One of the highlights of growing up was the vast range of animated films and programmes at my disposal. Disney were the biggest name in my youth but things are very different today with animation taking a new turn with computer generated features bringing us the likes of Toy Story and Shrek. I still love animation and having dug deep into my memory I have found my ten personal favourites. Those that read my blog regularly will know I enjoy features by Studio Ghibli and although they inevitably appear more than once here, I can assure you this list has much variety. As always it would be wonderful to hear your top ten favourites as well.
Laputa: Castle in the Sky (1986)
It was inevitable that Studio Ghibli would find their way into this list and this is the first of three visits the Japanese maestros make. I apologise but I just love their work so much I had to include three films in this list of the golden ten. In the early years of Studio Ghibli, Hayao Miyazaki released Laputa: Castle in the Sky (1986) which laid the foundations for his later hits which, along with Isao Takahata’s work, made Studio Ghibli one of the most successful animation companies in history. I first encountered Laputa on British TV when my late grandmother recorded it for me and my brother. That tape lasted us for years and contained the original English dub I so adored, much better than the American dub that now graces the DVD of Laputa, though Mark Hamill’s contribution is undeniably good.
The film begins dramatically on an airship where a young girl, Sheeta, is in the custody of some agents led by Colonel Muska. The arrival of pirates, on small aircraft that have wings like insects, led by Dola, sees a tug of war for Sheeta which results in her falling from the airship, seemingly to her death. During the descent an unconscious Sheeta is saved by a mysterious blue necklace she carries which suddenly glows and slows her fall through the skies. She lands in the arms of a young miner, Patsu, who lives alone following the early death of his father. Patsu’s father is one of the few men to have seen Laputa, a floating island spoken of in myths, and Patsu is determined to fly there himself and surpass his father’s achievements. Meeting Sheeta is the key Patsu needs to get to Laputa for Dola’s pirates and Muska’s agents and the army all desire Sheeta’s necklace which has the power to point the user towards the flying island.
Inspired by a trip Miyazaki made to the mining towns in Wales in the early eighties, Laputa is set in an age where coal mining is a major industry but the miners are struggling to yield profitable produce. In the skies airships are all the rage, a testament of Miyazki’s fascination from a young age with aviation. Many parts of Laputa take place in the skies and it makes for an absorbing experience especially when Patsu and Sheeta, having allied with the pirates, are separated from them while manning a kite. The two children fly through a vicious storm and eventually come to rest on Laputa. The music in this moment is simply breathtaking as the dense clouds subside and reveal the thick trees and archaic architecture of Laputa. This film is at its best when we get to see the flying island and what’s there is even more spectacular than the many wonderful moments that have come before.

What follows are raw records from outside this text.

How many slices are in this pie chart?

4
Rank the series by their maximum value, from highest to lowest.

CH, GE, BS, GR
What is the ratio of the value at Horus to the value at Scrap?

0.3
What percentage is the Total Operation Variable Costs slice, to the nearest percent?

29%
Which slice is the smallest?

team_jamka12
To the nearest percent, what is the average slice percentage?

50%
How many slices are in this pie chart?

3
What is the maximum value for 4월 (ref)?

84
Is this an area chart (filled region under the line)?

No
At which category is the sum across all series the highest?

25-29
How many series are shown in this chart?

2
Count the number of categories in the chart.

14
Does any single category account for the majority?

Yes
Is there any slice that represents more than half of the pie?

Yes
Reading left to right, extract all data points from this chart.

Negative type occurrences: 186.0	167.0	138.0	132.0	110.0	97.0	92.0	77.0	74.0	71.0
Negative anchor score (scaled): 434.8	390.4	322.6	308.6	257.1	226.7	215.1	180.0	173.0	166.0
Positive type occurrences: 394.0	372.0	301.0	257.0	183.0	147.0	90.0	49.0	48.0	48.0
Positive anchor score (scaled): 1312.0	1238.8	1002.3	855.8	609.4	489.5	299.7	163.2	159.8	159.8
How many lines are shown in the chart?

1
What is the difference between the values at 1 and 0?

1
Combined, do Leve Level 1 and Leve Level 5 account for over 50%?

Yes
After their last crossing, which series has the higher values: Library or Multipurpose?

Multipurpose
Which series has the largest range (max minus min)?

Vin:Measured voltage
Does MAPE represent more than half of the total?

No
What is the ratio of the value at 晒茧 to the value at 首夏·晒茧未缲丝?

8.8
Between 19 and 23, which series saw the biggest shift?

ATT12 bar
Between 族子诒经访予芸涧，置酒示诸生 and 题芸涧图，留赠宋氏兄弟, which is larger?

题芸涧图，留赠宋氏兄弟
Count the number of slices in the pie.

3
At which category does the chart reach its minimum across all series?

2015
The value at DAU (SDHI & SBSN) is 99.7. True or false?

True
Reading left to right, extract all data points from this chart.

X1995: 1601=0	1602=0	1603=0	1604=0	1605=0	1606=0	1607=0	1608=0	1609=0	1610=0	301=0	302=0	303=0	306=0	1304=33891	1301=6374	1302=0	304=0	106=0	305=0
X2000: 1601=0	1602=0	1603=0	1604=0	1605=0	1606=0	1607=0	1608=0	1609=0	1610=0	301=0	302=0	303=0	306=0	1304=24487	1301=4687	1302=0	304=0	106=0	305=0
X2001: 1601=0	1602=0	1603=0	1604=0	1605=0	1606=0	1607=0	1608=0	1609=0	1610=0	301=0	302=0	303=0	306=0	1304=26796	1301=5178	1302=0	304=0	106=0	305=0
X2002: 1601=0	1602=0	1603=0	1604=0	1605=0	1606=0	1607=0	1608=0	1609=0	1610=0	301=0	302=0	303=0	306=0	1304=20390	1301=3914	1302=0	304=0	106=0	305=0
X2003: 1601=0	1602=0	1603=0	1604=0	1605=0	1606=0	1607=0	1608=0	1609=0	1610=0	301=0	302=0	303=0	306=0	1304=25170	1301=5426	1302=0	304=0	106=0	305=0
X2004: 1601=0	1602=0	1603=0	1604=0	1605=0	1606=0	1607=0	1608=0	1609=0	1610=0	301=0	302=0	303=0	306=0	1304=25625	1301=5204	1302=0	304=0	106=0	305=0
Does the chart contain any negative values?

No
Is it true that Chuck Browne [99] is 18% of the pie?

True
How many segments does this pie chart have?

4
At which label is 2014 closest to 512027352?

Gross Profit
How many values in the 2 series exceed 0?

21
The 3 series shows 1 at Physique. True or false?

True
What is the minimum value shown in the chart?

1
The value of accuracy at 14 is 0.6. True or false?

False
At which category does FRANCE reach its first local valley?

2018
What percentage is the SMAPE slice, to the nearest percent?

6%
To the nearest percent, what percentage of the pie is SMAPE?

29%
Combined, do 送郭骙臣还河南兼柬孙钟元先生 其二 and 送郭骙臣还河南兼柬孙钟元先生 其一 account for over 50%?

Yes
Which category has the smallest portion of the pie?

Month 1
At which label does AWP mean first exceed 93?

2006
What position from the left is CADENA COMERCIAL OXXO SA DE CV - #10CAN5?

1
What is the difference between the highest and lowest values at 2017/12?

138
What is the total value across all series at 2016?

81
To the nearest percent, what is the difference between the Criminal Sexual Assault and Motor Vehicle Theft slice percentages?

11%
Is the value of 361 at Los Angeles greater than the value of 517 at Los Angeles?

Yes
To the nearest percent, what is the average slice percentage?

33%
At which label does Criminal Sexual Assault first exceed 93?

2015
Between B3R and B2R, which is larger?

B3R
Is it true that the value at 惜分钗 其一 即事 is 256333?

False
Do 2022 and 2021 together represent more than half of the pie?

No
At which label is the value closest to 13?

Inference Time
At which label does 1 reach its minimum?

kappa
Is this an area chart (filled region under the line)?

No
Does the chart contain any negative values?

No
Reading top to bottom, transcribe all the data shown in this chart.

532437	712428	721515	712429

There’s far too much that happens in Laputa to describe here, whether it’s Patsu and Sheeta’s flight from the pirates and army along a railway trestle, Patsu’s last gasp rescue of Sheeta from the army headquarters or the children’s encounter on Laputa with the only surviving peaceful robot that tends the gardens and watches over the animals and birds with a display of tenderness that seems unbecoming of his giant stature, while his broken down friends lay strewn throughout the gardens, covered in moss and roots. There are many laughs here but some sad moments as well, not least the remains of a robot held at the army base that is revived and takes on the entire army, protecting Sheeta and ensuring her escape with Patsu and the pirates before being brutally killed. The climax to the film is one of the best you’ll see as Patsu and Sheeta have to make a huge sacrifice in order to defeat the evil Muska, one of Miyazaki’s finest villains that contributes greatly to this brilliant film and has a staggering revelation waiting for the audience.
I grew up watching Laputa and though my viewing of it today on DVD is diminished through having to listen to the American dub, the film remains untainted despite being twenty-five years old. There are two other films by the great Hayao Miyazaki that I would just recommend above this one but if you have a taste for the work of the Japanese genius then make sure you do not miss this classic film.